• [ABOUT THIS TASK]: Gather every line of the listing that contains the string "into", matching case exactly.

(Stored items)
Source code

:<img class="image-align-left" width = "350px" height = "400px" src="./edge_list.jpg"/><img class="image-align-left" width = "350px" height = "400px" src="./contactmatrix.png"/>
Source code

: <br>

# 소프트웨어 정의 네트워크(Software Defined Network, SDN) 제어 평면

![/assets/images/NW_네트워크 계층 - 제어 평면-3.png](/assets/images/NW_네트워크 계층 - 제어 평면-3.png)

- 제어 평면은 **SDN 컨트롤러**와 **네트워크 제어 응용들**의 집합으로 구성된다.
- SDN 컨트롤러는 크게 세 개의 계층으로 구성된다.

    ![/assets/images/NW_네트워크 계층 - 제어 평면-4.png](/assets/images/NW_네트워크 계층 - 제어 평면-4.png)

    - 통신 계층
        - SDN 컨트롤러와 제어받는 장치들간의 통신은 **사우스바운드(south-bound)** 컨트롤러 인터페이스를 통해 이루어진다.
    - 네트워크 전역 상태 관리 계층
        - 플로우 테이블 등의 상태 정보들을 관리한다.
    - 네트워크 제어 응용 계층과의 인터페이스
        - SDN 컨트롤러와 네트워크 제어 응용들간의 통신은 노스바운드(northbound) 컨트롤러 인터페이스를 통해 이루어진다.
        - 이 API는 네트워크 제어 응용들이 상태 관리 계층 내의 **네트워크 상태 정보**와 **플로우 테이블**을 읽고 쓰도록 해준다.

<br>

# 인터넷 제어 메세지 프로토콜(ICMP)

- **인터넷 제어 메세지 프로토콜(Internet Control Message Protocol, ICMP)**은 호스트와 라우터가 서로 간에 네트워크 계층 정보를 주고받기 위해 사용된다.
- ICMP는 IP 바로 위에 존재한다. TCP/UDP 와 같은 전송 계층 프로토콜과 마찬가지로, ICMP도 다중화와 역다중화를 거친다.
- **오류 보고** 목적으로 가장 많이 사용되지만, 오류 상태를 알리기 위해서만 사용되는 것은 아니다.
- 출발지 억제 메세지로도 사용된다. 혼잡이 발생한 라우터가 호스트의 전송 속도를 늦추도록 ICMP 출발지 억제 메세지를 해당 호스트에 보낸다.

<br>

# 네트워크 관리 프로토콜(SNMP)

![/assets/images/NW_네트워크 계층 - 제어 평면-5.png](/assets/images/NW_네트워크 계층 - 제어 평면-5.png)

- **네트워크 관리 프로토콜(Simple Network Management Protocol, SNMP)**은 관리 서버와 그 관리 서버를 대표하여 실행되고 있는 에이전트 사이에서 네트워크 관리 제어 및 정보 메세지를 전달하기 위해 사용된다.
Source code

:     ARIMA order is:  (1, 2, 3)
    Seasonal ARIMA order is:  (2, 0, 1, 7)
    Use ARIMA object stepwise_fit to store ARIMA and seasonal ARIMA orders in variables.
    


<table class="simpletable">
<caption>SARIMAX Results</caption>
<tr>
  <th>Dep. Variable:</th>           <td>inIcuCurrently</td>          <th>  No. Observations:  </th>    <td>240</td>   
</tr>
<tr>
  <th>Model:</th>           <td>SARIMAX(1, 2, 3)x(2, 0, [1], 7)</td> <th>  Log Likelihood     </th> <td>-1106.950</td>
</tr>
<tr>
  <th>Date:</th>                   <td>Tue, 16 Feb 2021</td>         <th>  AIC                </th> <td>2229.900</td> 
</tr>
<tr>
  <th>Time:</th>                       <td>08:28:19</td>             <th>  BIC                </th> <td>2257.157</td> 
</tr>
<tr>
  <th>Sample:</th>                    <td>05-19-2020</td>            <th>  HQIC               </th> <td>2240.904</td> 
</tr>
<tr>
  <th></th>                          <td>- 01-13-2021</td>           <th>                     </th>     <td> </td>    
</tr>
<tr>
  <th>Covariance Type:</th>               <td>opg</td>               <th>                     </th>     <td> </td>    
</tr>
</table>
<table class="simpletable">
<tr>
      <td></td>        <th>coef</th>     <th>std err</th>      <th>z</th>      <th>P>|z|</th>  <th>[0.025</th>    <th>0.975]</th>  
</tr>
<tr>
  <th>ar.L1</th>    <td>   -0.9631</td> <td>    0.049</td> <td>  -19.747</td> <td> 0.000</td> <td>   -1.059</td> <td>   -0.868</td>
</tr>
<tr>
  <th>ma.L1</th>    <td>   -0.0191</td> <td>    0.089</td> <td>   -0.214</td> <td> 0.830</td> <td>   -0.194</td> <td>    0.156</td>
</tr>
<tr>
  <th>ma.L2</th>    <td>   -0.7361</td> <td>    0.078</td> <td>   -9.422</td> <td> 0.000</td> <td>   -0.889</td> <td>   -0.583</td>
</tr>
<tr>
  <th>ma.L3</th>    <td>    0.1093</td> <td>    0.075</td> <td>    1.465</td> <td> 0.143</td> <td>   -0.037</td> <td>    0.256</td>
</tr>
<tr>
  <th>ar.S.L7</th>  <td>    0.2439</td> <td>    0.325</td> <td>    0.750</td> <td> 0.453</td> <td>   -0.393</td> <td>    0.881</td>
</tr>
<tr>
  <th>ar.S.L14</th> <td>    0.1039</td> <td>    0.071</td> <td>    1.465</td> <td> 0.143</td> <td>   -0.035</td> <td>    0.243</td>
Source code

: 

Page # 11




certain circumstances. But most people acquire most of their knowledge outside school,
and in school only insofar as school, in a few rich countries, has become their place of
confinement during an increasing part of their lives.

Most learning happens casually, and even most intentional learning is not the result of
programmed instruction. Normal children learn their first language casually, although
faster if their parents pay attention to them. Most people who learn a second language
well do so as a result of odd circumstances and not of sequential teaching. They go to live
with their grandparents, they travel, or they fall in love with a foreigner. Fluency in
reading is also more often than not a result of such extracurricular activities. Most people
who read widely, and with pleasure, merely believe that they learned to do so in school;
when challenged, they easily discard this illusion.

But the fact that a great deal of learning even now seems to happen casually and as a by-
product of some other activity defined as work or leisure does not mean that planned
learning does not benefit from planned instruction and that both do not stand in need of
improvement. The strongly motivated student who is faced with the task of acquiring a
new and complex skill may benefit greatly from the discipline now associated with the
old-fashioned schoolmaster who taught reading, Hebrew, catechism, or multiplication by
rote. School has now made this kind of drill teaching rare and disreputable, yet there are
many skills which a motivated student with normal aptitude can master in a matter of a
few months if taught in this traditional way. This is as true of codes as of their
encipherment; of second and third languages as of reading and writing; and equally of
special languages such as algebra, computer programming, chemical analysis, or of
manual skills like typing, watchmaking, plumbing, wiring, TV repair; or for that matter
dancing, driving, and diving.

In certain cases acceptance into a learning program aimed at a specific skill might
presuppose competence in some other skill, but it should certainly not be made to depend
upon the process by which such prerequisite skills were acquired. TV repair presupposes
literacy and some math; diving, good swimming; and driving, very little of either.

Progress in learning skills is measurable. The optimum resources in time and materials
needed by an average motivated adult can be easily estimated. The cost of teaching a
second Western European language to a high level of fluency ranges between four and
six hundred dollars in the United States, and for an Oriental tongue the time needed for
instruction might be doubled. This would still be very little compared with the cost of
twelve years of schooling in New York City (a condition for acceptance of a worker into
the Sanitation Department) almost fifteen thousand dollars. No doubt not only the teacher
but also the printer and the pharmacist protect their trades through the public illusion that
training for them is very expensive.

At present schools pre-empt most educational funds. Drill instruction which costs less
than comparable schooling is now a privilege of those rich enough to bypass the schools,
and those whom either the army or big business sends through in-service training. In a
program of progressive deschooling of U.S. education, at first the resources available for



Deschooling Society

• [TASK ANSWER]:
In certain cases acceptance into a learning program aimed at a specific skill might
twelve years of schooling in New York City (a condition for acceptance of a worker into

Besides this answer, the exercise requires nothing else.